German Structured PII

German structured PII is country-specific and opt-in. Use explicit locale selection or entity-type filtering when you want German VAT IDs, German IBANs, tax IDs, postal codes, passports, or residence permits.

import datafog

text = "Steuer-ID 12345678901 liegt vor."

print(datafog.scan(text, engine="regex").entities)
# []

print(datafog.scan(text, engine="regex", locales=["de"]).entities)
# [Entity(type='DE_TAX_ID', text='12345678901', ...)]

Guardrails

import datafog

# Reusable guardrail object
guard = datafog.create_guardrail(engine="regex", on_detect="redact")

@guard
def call_llm() -> str:
    return "Send to admin@example.com"

print(call_llm())
# Send to [EMAIL_1]

Engines

Use the engine that matches your accuracy and dependency constraints:

  • regex:
    • Fastest and always available.
    • Best for default structured entities: EMAIL, PHONE, SSN, CREDIT_CARD, IP_ADDRESS, DATE, ZIP_CODE.
    • Use locales=["de"] for German structured IDs such as DE_VAT_ID, DE_IBAN, DE_TAX_ID, DE_POSTAL_CODE, and passport or residence permit numbers.
  • spacy:
    • Requires pip install datafog[nlp].
    • Useful for unstructured entities like person and organization names.
  • gliner:
    • Requires pip install datafog[nlp-advanced].
    • Stronger NER coverage than regex for unstructured text.
  • smart:
    • Cascades regex with optional NER engines.
    • If optional deps are missing, it degrades gracefully and warns.

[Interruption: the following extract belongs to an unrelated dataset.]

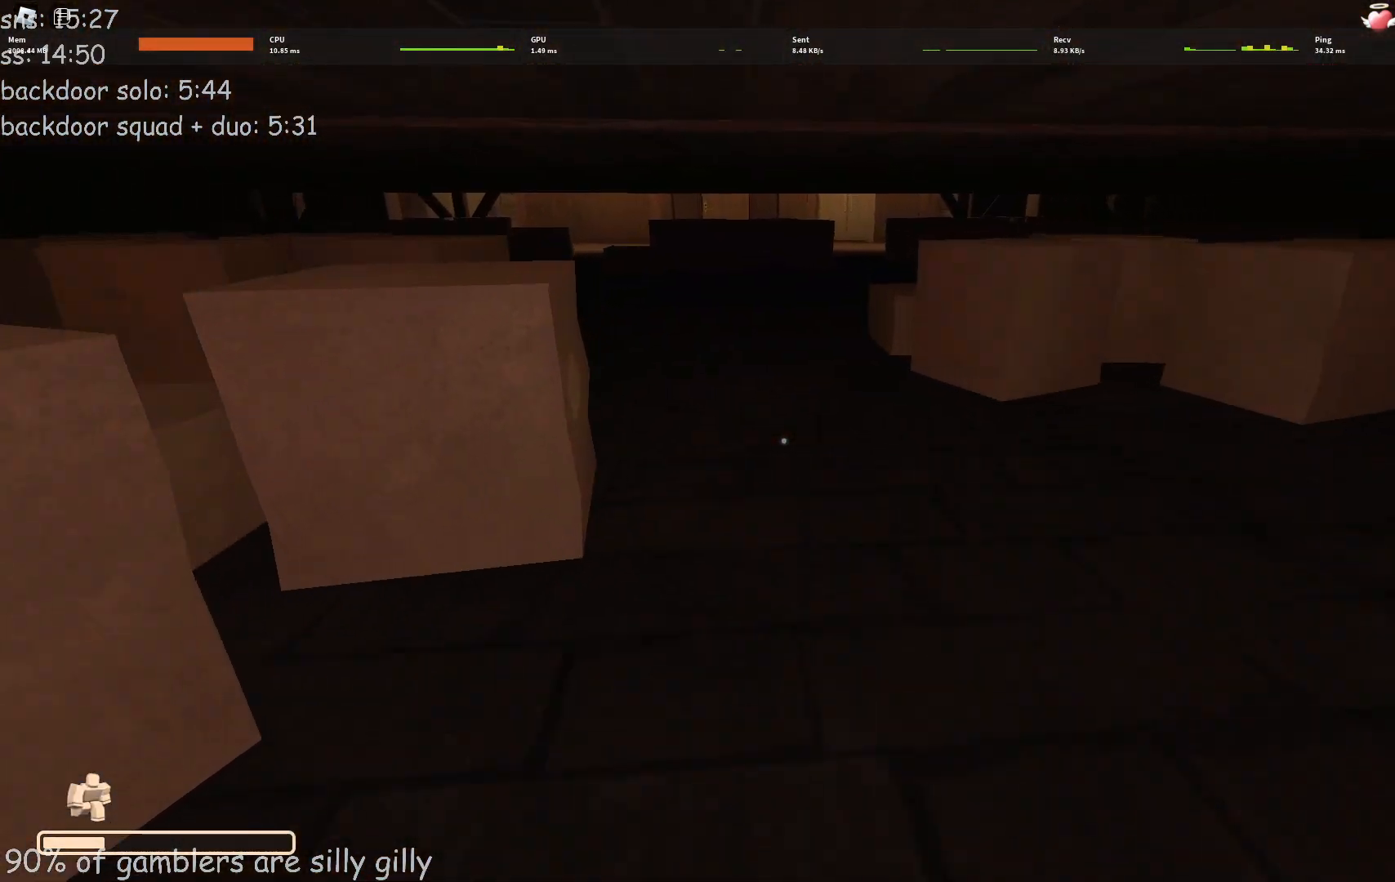
{"keys": ["w"], "events": []}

Optional OCR And Spark Surfaces

DataFog 4.5 keeps the main package story centered on lightweight text PII screening. OCR and Spark remain supported optional surfaces for users who already rely on them, but they are not required for the core import, default scan/redact helpers, or guardrail helpers.

  • OCR:
    • Install datafog[ocr] for local image OCR helpers.
    • URL-based image downloading also needs datafog[web,ocr].
    • Tesseract usage requires the system tesseract binary.
    • Python 3.13 is validated for the OCR install profile, Pillow, pytesseract, and system Tesseract smoke checks.
    • Donut OCR requires datafog[nlp-advanced,ocr] and a model already available locally.
  • Spark:
    • Install datafog[distributed] for SparkService.
    • Spark PII UDF helpers also require datafog[nlp] and an installed spaCy model.
    • A Java runtime is required by PySpark.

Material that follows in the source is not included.